Intervention de Pierre Moscovici

Réunion du 5 juin 2013 à 18h00
Commission des lois constitutionnelles, de la législation et de l'administration générale de la république

Pierre Moscovici, ministre de l'économie et des finances :

Comme le disait hier Christiane Taubira dans une autre enceinte, les projets de loi que nous vous présentons aujourd'hui ne sont en rien réactionnels ou conjoncturels, mais ont au contraire une vraie ambition structurante.

C'est Bernard Cazeneuve qui, pour l'essentiel, portera ces textes, après avoir largement contribué à les préparer. Mais je souhaite pour ma part planter le décor et insister sur le contexte européen et international dans lequel ils se présentent.

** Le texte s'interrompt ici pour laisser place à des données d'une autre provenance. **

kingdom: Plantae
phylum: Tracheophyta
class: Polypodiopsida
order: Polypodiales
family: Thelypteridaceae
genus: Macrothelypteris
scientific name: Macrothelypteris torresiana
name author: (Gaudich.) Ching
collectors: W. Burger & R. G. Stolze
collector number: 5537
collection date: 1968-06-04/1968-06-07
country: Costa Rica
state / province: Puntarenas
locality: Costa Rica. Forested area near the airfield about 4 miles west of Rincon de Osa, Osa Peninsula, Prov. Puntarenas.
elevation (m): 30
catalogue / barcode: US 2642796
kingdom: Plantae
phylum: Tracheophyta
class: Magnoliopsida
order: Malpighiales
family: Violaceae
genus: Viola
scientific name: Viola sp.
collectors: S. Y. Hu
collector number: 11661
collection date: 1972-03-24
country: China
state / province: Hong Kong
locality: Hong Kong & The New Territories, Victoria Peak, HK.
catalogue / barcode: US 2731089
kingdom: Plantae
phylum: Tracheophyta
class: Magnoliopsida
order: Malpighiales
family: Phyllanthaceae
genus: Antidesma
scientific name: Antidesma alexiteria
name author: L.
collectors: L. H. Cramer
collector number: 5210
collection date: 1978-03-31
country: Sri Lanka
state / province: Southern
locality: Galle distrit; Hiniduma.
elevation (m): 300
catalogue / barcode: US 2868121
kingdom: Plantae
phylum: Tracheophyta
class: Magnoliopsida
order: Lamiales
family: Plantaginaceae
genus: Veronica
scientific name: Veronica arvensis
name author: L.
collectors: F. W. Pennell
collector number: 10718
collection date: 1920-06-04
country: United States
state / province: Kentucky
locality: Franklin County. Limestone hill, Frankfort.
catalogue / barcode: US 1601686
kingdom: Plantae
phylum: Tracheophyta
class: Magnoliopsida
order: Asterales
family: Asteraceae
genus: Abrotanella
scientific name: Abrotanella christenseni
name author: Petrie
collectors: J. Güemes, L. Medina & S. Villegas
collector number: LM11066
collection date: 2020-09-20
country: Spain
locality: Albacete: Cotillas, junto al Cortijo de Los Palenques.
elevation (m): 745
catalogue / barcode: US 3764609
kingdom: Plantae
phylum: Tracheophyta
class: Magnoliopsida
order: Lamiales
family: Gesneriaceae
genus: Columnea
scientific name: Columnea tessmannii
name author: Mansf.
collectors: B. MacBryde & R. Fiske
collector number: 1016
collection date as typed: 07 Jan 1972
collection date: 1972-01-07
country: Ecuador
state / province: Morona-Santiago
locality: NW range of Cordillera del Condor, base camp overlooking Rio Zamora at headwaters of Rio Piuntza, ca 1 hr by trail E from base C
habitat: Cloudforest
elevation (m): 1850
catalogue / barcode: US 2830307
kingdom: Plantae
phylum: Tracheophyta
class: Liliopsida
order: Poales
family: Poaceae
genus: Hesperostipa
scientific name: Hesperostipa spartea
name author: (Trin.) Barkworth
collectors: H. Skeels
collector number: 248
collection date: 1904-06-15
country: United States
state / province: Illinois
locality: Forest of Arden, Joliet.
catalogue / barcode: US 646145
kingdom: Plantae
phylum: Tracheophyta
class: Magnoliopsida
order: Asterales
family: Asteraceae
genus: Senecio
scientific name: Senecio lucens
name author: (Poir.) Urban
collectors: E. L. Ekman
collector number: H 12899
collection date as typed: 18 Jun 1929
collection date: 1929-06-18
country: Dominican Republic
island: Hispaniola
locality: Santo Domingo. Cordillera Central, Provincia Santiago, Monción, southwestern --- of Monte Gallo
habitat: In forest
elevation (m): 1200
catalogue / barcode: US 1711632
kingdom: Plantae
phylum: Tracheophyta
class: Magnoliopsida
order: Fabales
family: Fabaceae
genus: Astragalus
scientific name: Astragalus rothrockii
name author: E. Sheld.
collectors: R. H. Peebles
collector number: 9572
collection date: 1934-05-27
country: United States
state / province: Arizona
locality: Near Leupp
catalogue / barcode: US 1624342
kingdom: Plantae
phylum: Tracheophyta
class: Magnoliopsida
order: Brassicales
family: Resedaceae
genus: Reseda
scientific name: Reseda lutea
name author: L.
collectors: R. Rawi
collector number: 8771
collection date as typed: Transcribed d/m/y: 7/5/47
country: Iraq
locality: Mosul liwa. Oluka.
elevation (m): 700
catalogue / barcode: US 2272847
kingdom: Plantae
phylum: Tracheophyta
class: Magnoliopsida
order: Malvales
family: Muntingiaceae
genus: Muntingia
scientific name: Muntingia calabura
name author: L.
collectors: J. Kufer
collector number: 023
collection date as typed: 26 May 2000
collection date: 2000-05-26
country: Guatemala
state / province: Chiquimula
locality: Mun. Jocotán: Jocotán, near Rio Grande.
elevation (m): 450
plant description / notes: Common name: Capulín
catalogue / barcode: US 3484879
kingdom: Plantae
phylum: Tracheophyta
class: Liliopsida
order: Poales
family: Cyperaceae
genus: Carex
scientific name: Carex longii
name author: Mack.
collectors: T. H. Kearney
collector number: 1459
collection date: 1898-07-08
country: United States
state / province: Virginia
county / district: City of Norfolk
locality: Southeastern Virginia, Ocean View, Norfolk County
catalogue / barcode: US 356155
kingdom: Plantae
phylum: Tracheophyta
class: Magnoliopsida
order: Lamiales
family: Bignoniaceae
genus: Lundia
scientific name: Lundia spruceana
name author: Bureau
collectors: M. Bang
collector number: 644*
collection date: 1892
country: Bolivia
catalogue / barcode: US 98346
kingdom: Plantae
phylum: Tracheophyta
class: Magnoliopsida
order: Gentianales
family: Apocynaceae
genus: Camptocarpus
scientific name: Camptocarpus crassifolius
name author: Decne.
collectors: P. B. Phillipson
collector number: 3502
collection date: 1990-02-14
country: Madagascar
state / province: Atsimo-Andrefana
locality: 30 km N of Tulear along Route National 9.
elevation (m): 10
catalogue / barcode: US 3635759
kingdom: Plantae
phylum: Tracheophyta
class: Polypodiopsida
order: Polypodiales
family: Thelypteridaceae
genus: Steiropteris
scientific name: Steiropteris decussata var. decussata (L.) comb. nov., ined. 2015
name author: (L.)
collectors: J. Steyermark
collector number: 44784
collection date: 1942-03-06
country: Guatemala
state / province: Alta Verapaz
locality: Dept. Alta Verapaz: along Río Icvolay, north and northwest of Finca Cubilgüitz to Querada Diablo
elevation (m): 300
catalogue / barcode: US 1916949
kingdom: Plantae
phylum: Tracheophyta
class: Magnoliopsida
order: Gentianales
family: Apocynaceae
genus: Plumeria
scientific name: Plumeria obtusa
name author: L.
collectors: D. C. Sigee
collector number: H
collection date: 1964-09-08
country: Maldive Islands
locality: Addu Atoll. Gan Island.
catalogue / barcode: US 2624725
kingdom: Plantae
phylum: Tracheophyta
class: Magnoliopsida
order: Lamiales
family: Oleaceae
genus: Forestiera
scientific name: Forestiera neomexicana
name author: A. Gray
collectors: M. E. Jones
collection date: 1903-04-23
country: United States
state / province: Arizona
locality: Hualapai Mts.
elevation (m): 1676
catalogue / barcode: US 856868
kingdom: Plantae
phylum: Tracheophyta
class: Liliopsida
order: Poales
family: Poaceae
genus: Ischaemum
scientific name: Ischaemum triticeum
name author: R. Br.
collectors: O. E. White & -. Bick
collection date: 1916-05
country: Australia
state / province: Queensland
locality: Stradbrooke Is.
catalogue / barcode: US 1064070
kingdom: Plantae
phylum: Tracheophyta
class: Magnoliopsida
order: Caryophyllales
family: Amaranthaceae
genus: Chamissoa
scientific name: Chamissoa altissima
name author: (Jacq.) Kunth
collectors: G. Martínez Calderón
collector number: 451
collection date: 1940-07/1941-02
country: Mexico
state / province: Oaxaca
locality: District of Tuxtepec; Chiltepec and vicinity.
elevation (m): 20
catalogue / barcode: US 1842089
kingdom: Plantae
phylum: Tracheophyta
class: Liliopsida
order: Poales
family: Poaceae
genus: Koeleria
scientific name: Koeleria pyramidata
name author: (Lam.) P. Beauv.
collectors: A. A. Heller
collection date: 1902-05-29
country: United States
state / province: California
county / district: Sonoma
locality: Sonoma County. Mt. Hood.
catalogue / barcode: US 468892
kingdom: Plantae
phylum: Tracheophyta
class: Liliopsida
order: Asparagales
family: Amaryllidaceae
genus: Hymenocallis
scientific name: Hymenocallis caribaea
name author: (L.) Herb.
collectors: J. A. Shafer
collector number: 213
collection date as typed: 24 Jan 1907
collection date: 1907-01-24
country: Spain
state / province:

Sur le plan international, le regard sur l'opacité financière est en train de changer, et une vraie dynamique est en oeuvre, en Europe comme dans d'autres économies avancées, pour la faire refluer. Si, jusqu'à présent, l'absence de transparence financière et le secret bancaire étaient des anomalies tolérées, ils sont désormais plutôt considérés comme des actes de prédation et d'agression envers les finances publiques des États, et jugés insupportables à l'aune de deux exigences, celle de justice et celle du redressement des comptes publics.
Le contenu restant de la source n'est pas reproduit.